KDN mulls if proposed amendments to only involve supporting legislation

KUALA LUMPUR, Nov 1: The Home Ministry (KDN) will finalise whether amendments to the provisions related to citizenship will be made to the Federal Constitution or will only involve existing acts and regulations.

Minister Datuk Seri Saifuddin Nasution Ismail, said that the Federal Constitution clearly provides for three ways to obtain citizenship, namely law enforcement, registration, and naturalisation through Articles 14, 15, 16, 19, and 30.

However, he said there are several other acts and regulations that support the main provisions related to citizenship in the Federal Constitution.

“Citizenship-related laws are not only under the Federal Constitution but are also supported by other acts and regulations such as the Births and Deaths Registration Act 1957, National Registration Act 1959, Islamic Family Law Enactments in the states, Passport Act 1966, and Immigration Act 1959.

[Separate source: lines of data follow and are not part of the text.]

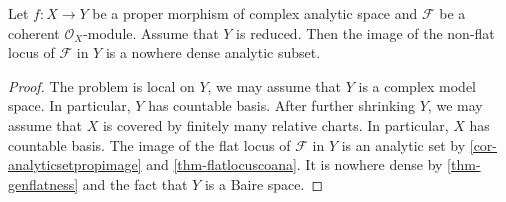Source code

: \begin{corollary}
    Let $f:X\rightarrow Y$ be a proper morphism of complex analytic space and $\mathcal{F}$ be a coherent $\mathcal{O}_X$-module. Assume that $Y$ is reduced. Then the image of the non-flat locus of $\mathcal{F}$ in $Y$ is a nowhere dense analytic subset.
\end{corollary}
\begin{proof}
The problem is local on $Y$, we may assume that $Y$ is a complex model space. In particular, $Y$ has countable basis. After further shrinking $Y$, we may assume that $X$ is covered by finitely many relative charts. In particular, $X$ has countable basis. The image of the flat locus of $\mathcal{F}$ in $Y$ is an analytic set by \cref{cor-analyticsetpropimage} and \cref{thm-flatlocuscoana}. It is nowhere dense by \cref{thm-genflatness} and the fact that $Y$ is a Baire space. 
\end{proof}



\printbibliography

“The principles of citizenship are outlined in the Federal Constitution, but for the purpose of approving citizenship issues, there are more than a dozen supporting regulations… hence, the proposed amendments may not be reflected in the Federal Constitution but rather in these supporting acts… this will be finalised,” he said when winding-up the 2024 Supply Bill debate at the policy stage for the ministry  in the Dewan Rakyat today.

In addition, he said that engagement sessions with the relevant parties are still ongoing, and KDN is reviewing best practices related to citizenship legislation that are being practiced by other countries, including Commonwealth and non-Commonwealth countries.

Meanwhile, on the issue of freedom of speech and the repeal of the Sedition Act 1948, Saifuddin Nasution said the Cabinet has decided that the act will only be used for offences related to the royal institution.

“…the Cabinet made a decision that if it involves the royal institution, such as criticising, defaming, belittling, or insulting the royal institution whereby its sanctity and dignity are protected as enshrined in the Federal Constitution, then only will the Sedition Act be used.

“For ordinary cases (offences related to freedom of speech), we use the existing acts, namely the Communications and Multimedia Act 1998 (Act 588) and the Penal Code (Act 574),” he said.